These benchmarks seem wrong...
Back in the fall of 2013 I began working on a project called C::Blocks. After some very long detours the project is finally coming to fruition. I recently took it for a spin on a benchmark from the benchmarksgame. The results? Let's just say I was very surprised.
I should say a word about C::Blocks before going into the details. This module uses Perl's keyword API. A few of the keywords let you declare C functions, typedefs, and struct definitions, while a few of the keywords make it easy to embed blocks of C code directly into your Perl script. The embedded blocks can use the function and struct definitions provided elsewhere, and it's very easy to share functions and other declarations between modules. All of the C code is jit-compiled by the very fast Tiny C Compiler. The purpose of these benchmarks is to compare other implementations against the performance of the code produced by the Tiny C Compiler.
The full details of the benchmark, including a writeup, are included in the distribution's git repository on github. The collection includes two implementations written using C::Blocks, and four written using PDL. I compare against the benchmarksgame's Perl version in the writeup.
Happily, the C::Blocks versions run quickly, beating the Perl implementation by a factor of 10 for systems sizes larger than 200.
The big surprise, a shock to me, and the reason I suspect the PDL benchmarks may be flawed, is that I cannot get a PDL benchmark to do significantly better than the pure-Perl version. The PDL versions are not multi-threaded, while the pure-Perl version is, but that should only account for a factor of 2 or 3. I would have expected the PDL versions to beat the pure-Perl versions handily, at least for some range of system sizes, and to be competitive with the C::Blocks versions.
In these benchmarks, the PDL versions don't get anywhere close to as fast as the C::Blocks versions. OK, for the small 200x200 case the fastest PDL implementation is within a factor of 5 of the slowest C::Blocks implementation, but factors of 30 are more typical.

Information given:
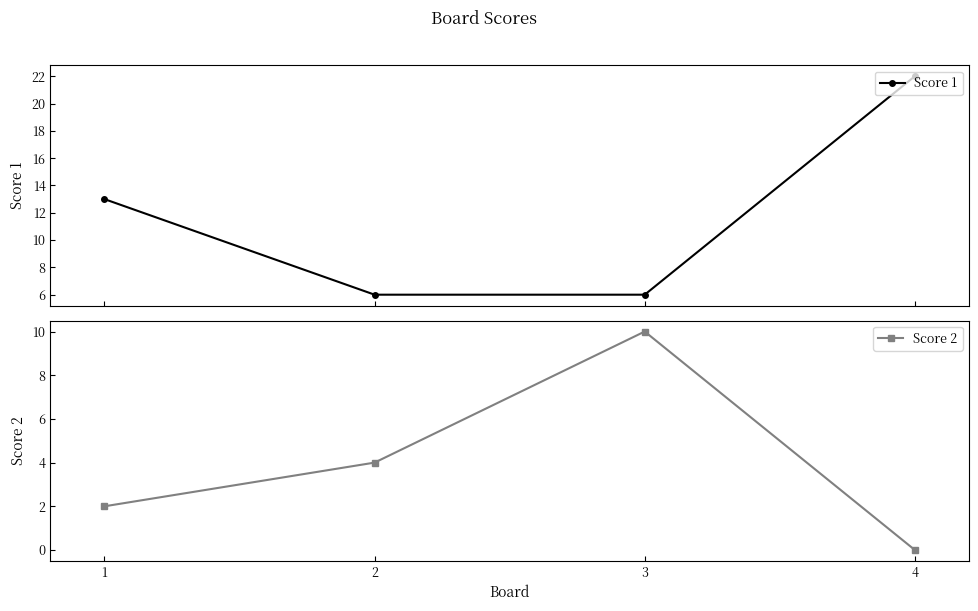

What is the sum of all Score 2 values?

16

==

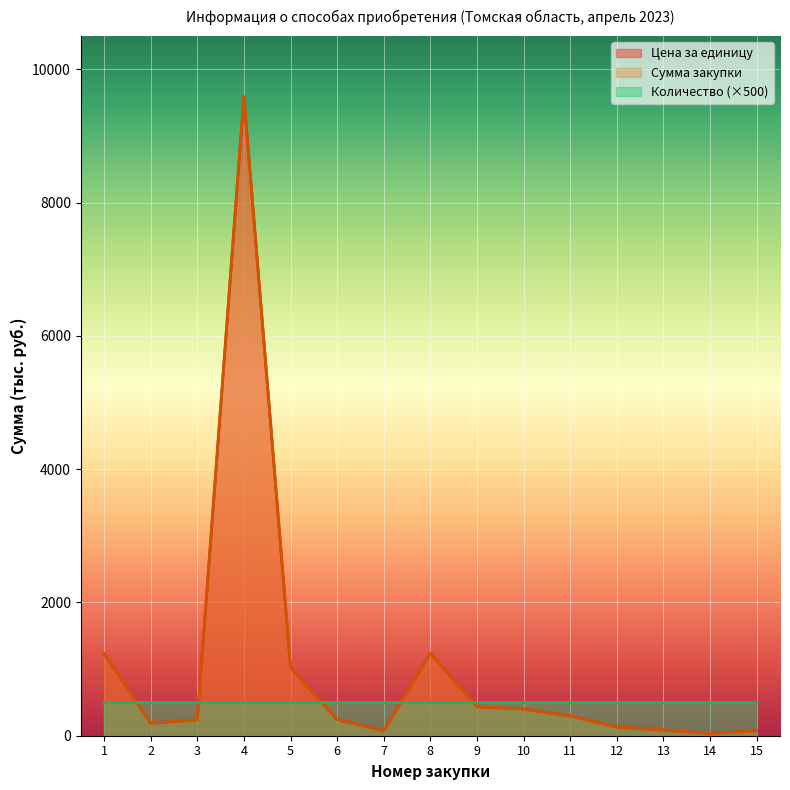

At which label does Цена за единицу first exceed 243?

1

Actions to take:
1. Could you retype the C::Blocks benchmark post word for word, between "In these benchmarks, the" and "are more typical.", inclusive?
2. How would you extend the C::Blocks benchmark post past its last sentence?

Per-task outputs:
1.
In these benchmarks, the PDL versions don't get anywhere close to as fast as the C::Blocks versions. OK, for the small 200x200 case the fastest PDL implementation is within a factor of 5 of the slowest C::Blocks implementation, but factors of 30 are more typical.

2.
Can you produce a faster PDL implementation? Let me know! I'd like to see it and compare it against my C::Blocks versions.
P. S. If you want to install C::Blocks, you should work with the version on github. I haven't released the latest changes to CPAN just yet. I know it'll install on Ubuntu with perlbrew, and Windows with Strawberry Perl v5.22. Feel free to file bug reports at github if you try on something else and it doesn't work out.
From Chris Marshall, who had trouble signing in to blogs.perl.org:
Hi David, nice to see work again on C::Blocks. The mandelbrot algorithm is likely a pathological case for PDL-2.015 for a number of reasons:
(1) PDL computations are basically memory to memory without things like register operations and often the cache is broken for large data,
(2) even the optimized algorithms appear to have a large number of PDL creation operations---very expensive,
(3) PDL can be very efficient in compute and memory for *uniform* computations but here the memory breaks the cache and introduces page faults.
One way to get comparable performance with the current PDL implementation is pretty much the same way you've done in C::Blocks---implement a tight loop that is operation and memory efficient. (Hint: See the documentation for PDL::PP)